抜粋本文 →
79回目の「終戦の日」を迎えた。先の大戦を体験した世代は高齢になり、全国戦没者追悼式に参列した遺族の半数は戦後生まれが占める。孫やひ孫らも命の尊さに思いをはせ、幅広い世代が戦争の悲惨さを語り継ぐ誓いを新たにした。
「生きている限り、出席したい」。北海道に住む長屋昭次さん(97)は15日、日本武道館(東京・千代田)で開かれた全国戦没者追悼式に最高齢の遺族として参列した。
8歳年上の兄、保さんは1942年に召集された。長屋さんは当時「体が弱く、こんな人が軍隊に入るのはかわいそう」と思った。終戦直前に中国・天津の病院に入院し、45年末に肺結核で亡くなった。26歳だった。
出征前の兄はラジオの修理などの仕事で家計を支え「帰ってきたら中等学校に入れてあげる」と弟思いだった。長屋さんの感謝の気持ちは今も変わらない。
長屋さん自身も陸軍の「少年飛行兵」に志願。10代で命を落とした先輩もいた。「亡くなった人たちのことを考えると、追悼式に出ることが使命。歩くのが精いっぱいだが、できれば来年も来たい」。戦後80年となる次の夏を見据えた。
戦没者のひ孫世代も惨禍に思いを巡らせた。京都市の小学6年、堤帆南さん(12)は祖父の妹に声をかけられて参列した。献花台を前に「戦争で亡くなった人はどういう思いだったのか考えたい」と緊張した表情で語った。

保存済みデータ項目:
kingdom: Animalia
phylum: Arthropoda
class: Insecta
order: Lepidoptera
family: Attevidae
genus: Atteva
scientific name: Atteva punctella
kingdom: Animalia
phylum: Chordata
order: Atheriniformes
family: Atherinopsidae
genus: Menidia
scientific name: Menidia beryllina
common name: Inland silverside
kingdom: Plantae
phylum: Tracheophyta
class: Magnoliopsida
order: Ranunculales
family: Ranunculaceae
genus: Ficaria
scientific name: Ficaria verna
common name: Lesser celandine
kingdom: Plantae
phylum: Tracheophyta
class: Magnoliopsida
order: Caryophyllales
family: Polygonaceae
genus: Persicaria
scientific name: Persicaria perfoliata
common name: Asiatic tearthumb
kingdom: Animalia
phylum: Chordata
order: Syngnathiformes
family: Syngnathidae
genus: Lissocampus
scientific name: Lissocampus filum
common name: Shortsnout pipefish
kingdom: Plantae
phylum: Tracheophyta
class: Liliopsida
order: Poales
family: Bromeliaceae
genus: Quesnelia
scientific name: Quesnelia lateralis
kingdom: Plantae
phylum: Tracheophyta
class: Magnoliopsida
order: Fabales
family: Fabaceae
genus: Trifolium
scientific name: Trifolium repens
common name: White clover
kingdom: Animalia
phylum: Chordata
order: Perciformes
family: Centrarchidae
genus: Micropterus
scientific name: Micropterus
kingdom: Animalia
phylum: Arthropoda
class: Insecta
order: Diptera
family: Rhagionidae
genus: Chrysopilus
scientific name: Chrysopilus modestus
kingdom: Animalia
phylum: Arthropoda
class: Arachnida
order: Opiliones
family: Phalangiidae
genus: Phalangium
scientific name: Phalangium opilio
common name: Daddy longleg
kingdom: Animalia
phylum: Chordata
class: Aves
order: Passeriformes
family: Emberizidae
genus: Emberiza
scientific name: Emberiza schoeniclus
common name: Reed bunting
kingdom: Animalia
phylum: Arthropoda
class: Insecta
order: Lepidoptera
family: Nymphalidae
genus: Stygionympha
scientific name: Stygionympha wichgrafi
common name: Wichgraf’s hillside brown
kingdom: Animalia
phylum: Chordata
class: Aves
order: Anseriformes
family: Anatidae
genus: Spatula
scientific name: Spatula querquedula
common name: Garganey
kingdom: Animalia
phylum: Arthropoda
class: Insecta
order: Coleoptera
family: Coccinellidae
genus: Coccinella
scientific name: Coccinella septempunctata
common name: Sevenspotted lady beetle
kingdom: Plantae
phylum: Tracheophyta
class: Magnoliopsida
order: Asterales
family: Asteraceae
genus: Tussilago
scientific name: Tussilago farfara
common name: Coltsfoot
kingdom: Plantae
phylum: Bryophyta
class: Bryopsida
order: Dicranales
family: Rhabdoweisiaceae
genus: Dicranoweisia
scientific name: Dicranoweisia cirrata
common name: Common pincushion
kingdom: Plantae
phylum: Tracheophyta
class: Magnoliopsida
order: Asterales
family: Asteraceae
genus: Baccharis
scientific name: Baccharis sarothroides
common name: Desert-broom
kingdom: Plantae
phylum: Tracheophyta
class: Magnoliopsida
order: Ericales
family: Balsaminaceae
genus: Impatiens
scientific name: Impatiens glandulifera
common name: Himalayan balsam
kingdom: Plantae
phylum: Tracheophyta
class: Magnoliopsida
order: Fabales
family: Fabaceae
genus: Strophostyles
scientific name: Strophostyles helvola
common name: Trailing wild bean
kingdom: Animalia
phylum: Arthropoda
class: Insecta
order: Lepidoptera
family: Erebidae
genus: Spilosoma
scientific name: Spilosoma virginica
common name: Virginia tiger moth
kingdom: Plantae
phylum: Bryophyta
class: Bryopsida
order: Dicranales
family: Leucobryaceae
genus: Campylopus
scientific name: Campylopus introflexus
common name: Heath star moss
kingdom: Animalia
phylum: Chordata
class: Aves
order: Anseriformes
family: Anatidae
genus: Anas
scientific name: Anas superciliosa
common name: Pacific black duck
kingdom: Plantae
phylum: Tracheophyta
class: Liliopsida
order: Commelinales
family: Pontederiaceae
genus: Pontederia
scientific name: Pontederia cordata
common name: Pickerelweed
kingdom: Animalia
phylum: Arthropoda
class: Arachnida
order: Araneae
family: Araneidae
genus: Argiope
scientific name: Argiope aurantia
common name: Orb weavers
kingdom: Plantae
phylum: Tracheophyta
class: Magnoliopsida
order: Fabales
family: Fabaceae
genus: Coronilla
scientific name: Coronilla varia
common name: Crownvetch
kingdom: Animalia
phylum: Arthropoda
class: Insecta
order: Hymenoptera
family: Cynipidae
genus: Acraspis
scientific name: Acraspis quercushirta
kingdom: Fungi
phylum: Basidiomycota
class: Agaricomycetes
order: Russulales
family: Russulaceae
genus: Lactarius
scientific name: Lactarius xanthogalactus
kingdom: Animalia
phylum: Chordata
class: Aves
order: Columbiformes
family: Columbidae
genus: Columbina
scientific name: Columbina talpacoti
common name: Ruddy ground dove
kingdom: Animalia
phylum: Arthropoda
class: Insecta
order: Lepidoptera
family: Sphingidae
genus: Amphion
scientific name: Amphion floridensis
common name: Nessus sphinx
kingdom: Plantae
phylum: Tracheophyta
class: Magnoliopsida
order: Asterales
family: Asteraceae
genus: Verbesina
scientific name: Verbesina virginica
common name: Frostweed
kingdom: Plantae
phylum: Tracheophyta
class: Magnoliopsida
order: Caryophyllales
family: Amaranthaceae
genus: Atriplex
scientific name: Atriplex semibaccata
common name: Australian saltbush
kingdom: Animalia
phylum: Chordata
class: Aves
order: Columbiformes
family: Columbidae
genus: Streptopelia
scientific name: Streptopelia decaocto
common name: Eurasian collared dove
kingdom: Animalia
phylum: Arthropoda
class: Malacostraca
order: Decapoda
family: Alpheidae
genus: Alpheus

課題 →
抜粋本文から、「79回目の「終戦の日」を迎え」を含む語句で始まり「謝の気持ちは今も変わらない。」で終わる箇所を、一字一句変えずに書き写してください。

解答 →
79回目の「終戦の日」を迎えた。先の大戦を体験した世代は高齢になり、全国戦没者追悼式に参列した遺族の半数は戦後生まれが占める。孫やひ孫らも命の尊さに思いをはせ、幅広い世代が戦争の悲惨さを語り継ぐ誓いを新たにした。
「生きている限り、出席したい」。北海道に住む長屋昭次さん(97)は15日、日本武道館(東京・千代田)で開かれた全国戦没者追悼式に最高齢の遺族として参列した。
8歳年上の兄、保さんは1942年に召集された。長屋さんは当時「体が弱く、こんな人が軍隊に入るのはかわいそう」と思った。終戦直前に中国・天津の病院に入院し、45年末に肺結核で亡くなった。26歳だった。
出征前の兄はラジオの修理などの仕事で家計を支え「帰ってきたら中等学校に入れてあげる」と弟思いだった。長屋さんの感謝の気持ちは今も変わらない。